Another anomaly is that it takes a longish time for my time machine ZVOL to mount. It's 500G quote, 325G full. It got so bad that I landed up cloning to a new ZVOL and while it is better now, it still has a delay mounting.

emory commented 10 years ago

I haven't noticed any delays in mounting personally, my openzfsosx workstation only has a 2TB mirror that is at about 70% capacity but I don't have a TM volume on it — maybe Time Machine is the cause of the delay in your case?

I rebuilt my binaries and installed two days ago. Heavy utilization still results in some chop but it isn't as severe as it used to be. Memory utilization via kernel_task isn't as exaggerated at all but holy hell File Cache seems excessive or maybe it's just accurately reporting now?
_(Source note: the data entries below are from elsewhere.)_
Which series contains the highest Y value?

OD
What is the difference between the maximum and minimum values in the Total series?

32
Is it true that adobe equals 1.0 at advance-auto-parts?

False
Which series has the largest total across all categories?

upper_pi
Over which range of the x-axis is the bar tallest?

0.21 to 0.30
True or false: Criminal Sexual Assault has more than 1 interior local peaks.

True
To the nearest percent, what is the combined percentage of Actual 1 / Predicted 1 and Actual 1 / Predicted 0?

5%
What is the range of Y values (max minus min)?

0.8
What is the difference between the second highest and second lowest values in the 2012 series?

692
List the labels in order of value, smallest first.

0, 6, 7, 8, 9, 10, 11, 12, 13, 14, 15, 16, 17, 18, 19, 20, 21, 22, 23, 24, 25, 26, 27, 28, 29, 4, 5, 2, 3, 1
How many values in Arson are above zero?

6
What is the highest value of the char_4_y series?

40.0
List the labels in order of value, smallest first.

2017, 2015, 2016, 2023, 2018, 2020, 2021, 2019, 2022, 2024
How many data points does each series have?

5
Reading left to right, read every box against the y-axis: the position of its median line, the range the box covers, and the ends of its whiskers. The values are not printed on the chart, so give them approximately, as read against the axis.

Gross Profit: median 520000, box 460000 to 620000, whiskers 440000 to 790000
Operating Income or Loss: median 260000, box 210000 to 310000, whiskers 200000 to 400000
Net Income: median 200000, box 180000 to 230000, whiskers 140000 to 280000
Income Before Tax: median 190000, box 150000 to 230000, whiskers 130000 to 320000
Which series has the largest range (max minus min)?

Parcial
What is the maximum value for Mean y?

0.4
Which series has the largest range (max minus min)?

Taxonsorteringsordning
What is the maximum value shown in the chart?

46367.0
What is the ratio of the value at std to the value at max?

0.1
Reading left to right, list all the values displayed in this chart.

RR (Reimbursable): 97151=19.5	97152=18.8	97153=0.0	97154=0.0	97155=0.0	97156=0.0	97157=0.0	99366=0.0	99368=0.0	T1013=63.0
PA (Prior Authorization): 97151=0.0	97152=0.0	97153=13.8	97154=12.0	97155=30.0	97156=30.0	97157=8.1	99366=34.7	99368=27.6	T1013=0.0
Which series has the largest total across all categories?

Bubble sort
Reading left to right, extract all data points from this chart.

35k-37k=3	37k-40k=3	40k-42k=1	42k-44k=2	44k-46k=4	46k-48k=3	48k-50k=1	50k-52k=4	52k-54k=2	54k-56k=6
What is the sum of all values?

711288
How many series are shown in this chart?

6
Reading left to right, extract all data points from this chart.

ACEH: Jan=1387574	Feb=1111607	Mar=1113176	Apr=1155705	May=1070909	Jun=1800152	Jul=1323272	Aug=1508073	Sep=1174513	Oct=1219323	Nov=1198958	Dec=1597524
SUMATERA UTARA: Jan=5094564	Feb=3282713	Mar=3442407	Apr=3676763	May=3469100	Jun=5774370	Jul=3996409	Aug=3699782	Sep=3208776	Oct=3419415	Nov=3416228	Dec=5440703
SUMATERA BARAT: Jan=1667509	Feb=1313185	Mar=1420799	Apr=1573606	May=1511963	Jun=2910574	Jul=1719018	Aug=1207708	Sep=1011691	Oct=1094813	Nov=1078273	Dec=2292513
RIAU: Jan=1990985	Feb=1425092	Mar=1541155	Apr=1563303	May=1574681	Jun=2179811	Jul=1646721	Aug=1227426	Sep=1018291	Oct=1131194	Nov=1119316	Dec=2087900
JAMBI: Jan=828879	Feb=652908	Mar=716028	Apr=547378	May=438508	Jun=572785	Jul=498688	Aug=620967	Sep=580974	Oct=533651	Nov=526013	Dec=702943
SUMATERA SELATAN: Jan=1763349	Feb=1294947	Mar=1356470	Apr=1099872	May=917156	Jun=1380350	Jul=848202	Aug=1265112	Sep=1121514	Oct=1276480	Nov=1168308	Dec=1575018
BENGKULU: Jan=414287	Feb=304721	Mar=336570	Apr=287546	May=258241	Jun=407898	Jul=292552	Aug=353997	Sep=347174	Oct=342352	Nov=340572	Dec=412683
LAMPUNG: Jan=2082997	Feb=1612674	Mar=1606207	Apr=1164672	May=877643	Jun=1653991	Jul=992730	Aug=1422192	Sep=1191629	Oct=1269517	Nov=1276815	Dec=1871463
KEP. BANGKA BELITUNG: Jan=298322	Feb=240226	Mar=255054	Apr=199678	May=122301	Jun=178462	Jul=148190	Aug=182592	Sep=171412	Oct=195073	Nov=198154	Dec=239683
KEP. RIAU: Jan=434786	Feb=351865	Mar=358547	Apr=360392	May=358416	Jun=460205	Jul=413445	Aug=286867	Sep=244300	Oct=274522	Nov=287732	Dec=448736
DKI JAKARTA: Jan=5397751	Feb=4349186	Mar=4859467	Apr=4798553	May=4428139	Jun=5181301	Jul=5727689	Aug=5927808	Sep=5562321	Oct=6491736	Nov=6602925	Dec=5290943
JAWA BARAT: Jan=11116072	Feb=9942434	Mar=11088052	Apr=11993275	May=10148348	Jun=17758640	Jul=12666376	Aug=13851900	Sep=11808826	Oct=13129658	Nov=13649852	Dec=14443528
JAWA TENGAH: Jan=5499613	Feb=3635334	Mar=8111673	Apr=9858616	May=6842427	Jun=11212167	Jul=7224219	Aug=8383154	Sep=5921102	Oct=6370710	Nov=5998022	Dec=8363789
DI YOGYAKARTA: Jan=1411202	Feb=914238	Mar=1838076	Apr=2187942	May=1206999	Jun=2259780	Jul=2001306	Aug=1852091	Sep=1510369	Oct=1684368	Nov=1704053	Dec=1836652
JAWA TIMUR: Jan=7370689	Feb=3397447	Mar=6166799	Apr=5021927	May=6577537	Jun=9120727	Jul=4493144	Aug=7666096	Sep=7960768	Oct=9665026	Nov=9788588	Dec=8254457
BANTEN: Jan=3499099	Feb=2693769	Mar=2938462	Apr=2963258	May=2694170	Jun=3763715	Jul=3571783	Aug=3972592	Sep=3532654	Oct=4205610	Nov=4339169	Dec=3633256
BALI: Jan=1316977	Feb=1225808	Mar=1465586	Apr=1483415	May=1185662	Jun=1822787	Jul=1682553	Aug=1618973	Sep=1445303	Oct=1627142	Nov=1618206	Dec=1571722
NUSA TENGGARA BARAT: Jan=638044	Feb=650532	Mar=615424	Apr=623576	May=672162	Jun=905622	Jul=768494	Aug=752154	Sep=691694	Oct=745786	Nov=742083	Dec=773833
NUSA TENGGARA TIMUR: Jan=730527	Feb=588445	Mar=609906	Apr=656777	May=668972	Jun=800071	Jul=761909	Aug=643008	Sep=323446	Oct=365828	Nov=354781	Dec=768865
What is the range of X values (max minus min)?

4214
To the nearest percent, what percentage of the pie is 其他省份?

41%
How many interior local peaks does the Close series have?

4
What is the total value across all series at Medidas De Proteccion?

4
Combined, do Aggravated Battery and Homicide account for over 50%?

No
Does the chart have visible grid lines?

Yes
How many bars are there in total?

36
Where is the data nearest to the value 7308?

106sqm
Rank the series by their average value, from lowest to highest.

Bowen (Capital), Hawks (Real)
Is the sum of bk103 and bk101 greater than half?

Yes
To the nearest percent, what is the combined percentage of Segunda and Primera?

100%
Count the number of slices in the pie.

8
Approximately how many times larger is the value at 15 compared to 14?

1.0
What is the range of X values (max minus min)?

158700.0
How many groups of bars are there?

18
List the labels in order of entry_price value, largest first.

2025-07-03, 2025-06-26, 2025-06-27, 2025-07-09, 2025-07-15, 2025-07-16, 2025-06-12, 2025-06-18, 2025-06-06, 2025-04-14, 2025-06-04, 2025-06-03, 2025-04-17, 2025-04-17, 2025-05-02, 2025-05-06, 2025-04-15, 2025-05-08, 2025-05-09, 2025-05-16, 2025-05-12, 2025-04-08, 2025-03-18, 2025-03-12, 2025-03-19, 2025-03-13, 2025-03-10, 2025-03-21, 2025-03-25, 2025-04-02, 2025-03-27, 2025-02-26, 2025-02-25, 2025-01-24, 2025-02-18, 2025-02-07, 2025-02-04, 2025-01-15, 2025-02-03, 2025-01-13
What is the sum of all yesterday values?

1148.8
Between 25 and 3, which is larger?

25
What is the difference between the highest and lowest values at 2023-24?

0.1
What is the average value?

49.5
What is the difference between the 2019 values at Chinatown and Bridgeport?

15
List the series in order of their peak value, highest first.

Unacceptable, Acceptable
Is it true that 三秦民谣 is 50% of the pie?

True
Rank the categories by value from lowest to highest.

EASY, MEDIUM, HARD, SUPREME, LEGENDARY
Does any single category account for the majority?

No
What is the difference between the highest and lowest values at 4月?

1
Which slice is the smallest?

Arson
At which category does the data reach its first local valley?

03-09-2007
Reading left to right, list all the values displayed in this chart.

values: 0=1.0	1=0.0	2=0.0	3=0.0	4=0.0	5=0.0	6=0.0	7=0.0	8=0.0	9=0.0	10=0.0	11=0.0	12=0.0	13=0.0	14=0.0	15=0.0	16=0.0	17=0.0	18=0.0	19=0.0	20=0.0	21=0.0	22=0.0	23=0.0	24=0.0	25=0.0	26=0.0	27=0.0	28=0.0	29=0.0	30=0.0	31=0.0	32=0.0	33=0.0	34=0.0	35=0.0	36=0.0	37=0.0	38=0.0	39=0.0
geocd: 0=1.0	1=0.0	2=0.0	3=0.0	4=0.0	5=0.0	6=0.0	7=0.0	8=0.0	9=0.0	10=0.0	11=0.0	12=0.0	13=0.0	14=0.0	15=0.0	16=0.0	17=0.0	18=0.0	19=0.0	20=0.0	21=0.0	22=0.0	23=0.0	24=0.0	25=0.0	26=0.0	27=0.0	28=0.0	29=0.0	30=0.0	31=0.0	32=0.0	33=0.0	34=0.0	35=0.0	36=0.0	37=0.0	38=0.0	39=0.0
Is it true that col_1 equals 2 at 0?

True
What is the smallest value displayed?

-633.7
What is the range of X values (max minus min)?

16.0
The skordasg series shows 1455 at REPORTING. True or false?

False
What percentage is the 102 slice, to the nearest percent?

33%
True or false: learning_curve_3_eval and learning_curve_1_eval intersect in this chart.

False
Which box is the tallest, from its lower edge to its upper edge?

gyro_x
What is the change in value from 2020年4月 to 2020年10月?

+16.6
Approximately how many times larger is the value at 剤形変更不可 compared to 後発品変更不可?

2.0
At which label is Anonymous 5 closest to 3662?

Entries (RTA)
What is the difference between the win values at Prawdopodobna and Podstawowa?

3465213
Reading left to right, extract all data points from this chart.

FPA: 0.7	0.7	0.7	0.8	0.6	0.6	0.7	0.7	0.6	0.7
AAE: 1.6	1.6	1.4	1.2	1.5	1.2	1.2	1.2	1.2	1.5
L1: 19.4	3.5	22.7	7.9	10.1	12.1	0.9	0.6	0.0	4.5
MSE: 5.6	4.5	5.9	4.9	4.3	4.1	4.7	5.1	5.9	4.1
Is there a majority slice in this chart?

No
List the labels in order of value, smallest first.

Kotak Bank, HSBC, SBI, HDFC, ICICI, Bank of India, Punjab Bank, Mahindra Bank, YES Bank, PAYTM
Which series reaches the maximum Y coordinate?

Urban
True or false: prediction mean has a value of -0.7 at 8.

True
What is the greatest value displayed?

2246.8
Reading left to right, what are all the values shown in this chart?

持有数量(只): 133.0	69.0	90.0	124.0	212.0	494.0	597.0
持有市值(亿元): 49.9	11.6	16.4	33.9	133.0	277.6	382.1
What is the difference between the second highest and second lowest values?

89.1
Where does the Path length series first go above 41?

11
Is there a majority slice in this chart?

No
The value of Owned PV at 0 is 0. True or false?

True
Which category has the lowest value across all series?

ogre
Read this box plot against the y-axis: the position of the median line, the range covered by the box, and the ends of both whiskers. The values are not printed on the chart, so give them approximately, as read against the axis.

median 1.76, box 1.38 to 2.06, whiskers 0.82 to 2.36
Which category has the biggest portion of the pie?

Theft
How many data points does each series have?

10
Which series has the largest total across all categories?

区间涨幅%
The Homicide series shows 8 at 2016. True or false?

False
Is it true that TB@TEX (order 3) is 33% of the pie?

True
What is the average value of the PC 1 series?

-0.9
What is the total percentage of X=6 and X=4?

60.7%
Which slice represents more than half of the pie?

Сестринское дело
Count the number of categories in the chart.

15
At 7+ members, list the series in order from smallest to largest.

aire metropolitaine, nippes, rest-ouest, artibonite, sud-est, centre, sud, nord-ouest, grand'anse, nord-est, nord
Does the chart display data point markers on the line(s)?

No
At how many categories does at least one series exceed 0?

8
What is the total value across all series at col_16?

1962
Right now memory_pressure is super low but I'm using 31.46GB of memory and 174MB of swap. 5GB wired, 12.78GB of App Memory, 220MB compressed and uh 13.7GB File Cache.

What really makes my machine get weird is doing something that traverses several hundred directories and looks for changed files — a common occurrence for Lightroom and checking metadata updates. FWIW my workflow is not in Adobe DNG but regular RAW files with sidecars so each image has an accompanying file with it. In my most usual workflow it skims 1335 directories and checks about 90k files ranging in size from 400KB to 50MB with some outliers that are much larger (exported TIFFs that stay in-library can be a few hundred MB.)

brendonhumphrey commented 9 years ago

Current code addresses this issue. It is believed that the problem was the allocator we have built into the SPL was driving the OS underlying allocator in such a way as to cause the stuttering/choking behaviours discussed above.